__PAGE EXCERPT__
******************************
# Coralife Fixture Broken - Help Advise needed



## overthetop2009 (Jan 18, 2010)

Well the same day I was thinking of buying a new light fixture is the day I come home and find one of my fixtures not working. 

This is the 48 inch coralife t5 fixture. It came with 28 W bulbs. before thinking plants I bought the wrong bulbs and installed 54W hagen lifeglo bulbs. 

I have put another fixture with the manuafactures bulbs from my oscar tank onto my planted tank but now I'm only at 56 W or power with Marine enhancement lighting. 

Need to buy a new fixture right away. 

Questions: 

1. I thought i could use my T5 fixture coralife with 54w bulbs? Perhaps not? Could that have shorted out my fixture? 

2. How do you get these fixtures repaired? The one that burnt out is three years old but has only had the high wattage bulbs running for 4 months and only have been kept on for the last 2-3 weeks 12-14 hours a day. 

3. I want 4 bulbs on my planted tank at 54W. What product would you folks recommend. 

4. How long will my plants last with the current lighting. How big of an emergency is this? 

5. The fixture was lying right on the glass and does not have a built in fan. Is this OK? I brough the fixture into superpet and they fit the bulbs to it so I'd be suprised this was the case. 

Any help would really be appreciated. 

Thanks so much!

Greg


----------



## gucci17 (Oct 11, 2007)

overthetop2009 said:


> Well the same day I was thinking of buying a new light fixture is the day I come home and find one of my fixtures not working.
> 
> This is the 48 inch coralife t5 fixture. It came with 28 W bulbs. before thinking plants I bought the wrong bulbs and installed 54W hagen lifeglo bulbs.
> 
> ...


I would find a replacement T5HO fixture asap. If you do plan on going with 4 T5HO bulbs, I hope you have supplemental CO2 and ferts.

Good Luck!


----------



## tebore (Jan 3, 2010)

You most like blew the ballast in most cases
you just need to replace the ballast with a higher rating. However your fixture has a max rating for safety and heat reasons. For this reason I suggest trying the stock bulbs again if it still doesn't work replace the ballast but for safety reasons don't exceed the max wattage of the fixture.


----------



## overthetop2009 (Jan 18, 2010)

I went and ordered 3X54W catalina Ho light fixture. Wow.... it's still pretty expensive but still cheaper than buying a 2X fixture around here. 

I suplement with Flourish Excell right now. I'm going to have to wait a couple months before going with canister CO2 now that I've shelled out an equivallent amount of money on lighting and replacement bulbs for down the road. 

2-7 days wait. I certainly hope my plants hang on until they arrive.


----------



## overthetop2009 (Jan 18, 2010)

IS there somewhere in the GTA that sells this product?
******************************
__DATASET EXTRACT__

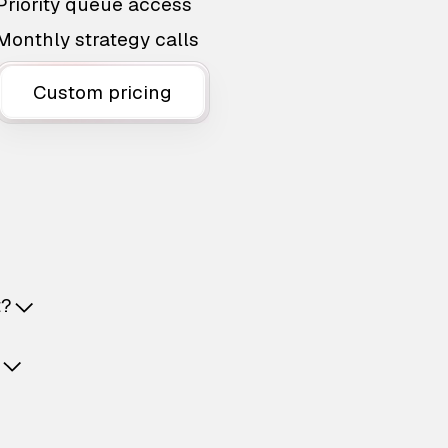
Priority queue access
Monthly strategy calls
Custom pricing
t?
******************************
__TASKS__
• A. Translate this sentence from the aquarium lighting thread into Spanish: "However your fixture has a max rating for safety and heat reasons."
• B. For each statement, say whether the aquarium lighting thread agrees with it. Answer yes or no, and quote the deciding words from the thread.
(i) The 48 inch Coralife T5 fixture originally came with 28 W bulbs.
(ii) The fixture that stopped working has a built-in fan.
(iii) The poster ordered a replacement fixture that holds two bulbs.
• C. Continue the aquarium lighting thread from the point where it ends.

__RESPONSES TO THE TASKS__
• A. Sin embargo, tu lámpara tiene una potencia máxima nominal por razones de seguridad y de calor.

• B.
(i) Yes: "It came with 28 W bulbs."
(ii) No: "does not have a built in fan."
(iii) No: "I went and ordered 3X54W catalina Ho light fixture."

• C.
----------



## gucci17 (Oct 11, 2007)

Where did you order the catalina fixture? Straight from their website? Is there mention of brokerage fees? What courier do they use to ship to Canada?


----------



## overthetop2009 (Jan 18, 2010)

*Catalina from website*

Yes, right from the website and your brokerage fee statement makes a lot of sense now as their was little to no details on shiping and it was crazy expensive. Over 50 dollars.

I am in a bit of a panic to lose my plants to this disaster so I may have jumped the gun here.

Is there a good place to buy this equipment in Toronto? If so where? How much for the 3 times 54 W fixture (with splash guard) including three bulbs?

It would be great if they had a broker in Toronto who could get these to me today or tomorrow. I'm waiting for noon to call Catalina in Calif. to clear this up./


----------



## carmenh (Dec 20, 2009)

I'd appreciate if you could post any info you get. I had a look at their site and they seem to have some good deals, unless it gets jacked really bad with fees...


----------



## overthetop2009 (Jan 18, 2010)

This is what i bought:

http://www.catalinaaquarium.com/pro...=1638&osCsid=2ccc09f8fceb17e096570f42f90a8cec

Triple light fixture with 2 bulbs included. At Super Pet and Lawrence the Hagen dual HO light fixture was selling for 185 without any bulbs.

The shipping was around 55 dollars and it is on the way through USPS Priority mail. I hope it gets here before the weekend or my plants won't make it!

I'll repost if there are additional costs.


----------



## gucci17 (Oct 11, 2007)

Has your fixture arrived yet?


----------



## Aquatic Designs (Apr 2, 2006)

Are those fixtures CSA or UL approved?


----------



## gucci17 (Oct 11, 2007)

Aquatic Designs said:


> Are those fixtures CSA or UL approved?


good question, I don't believe they are.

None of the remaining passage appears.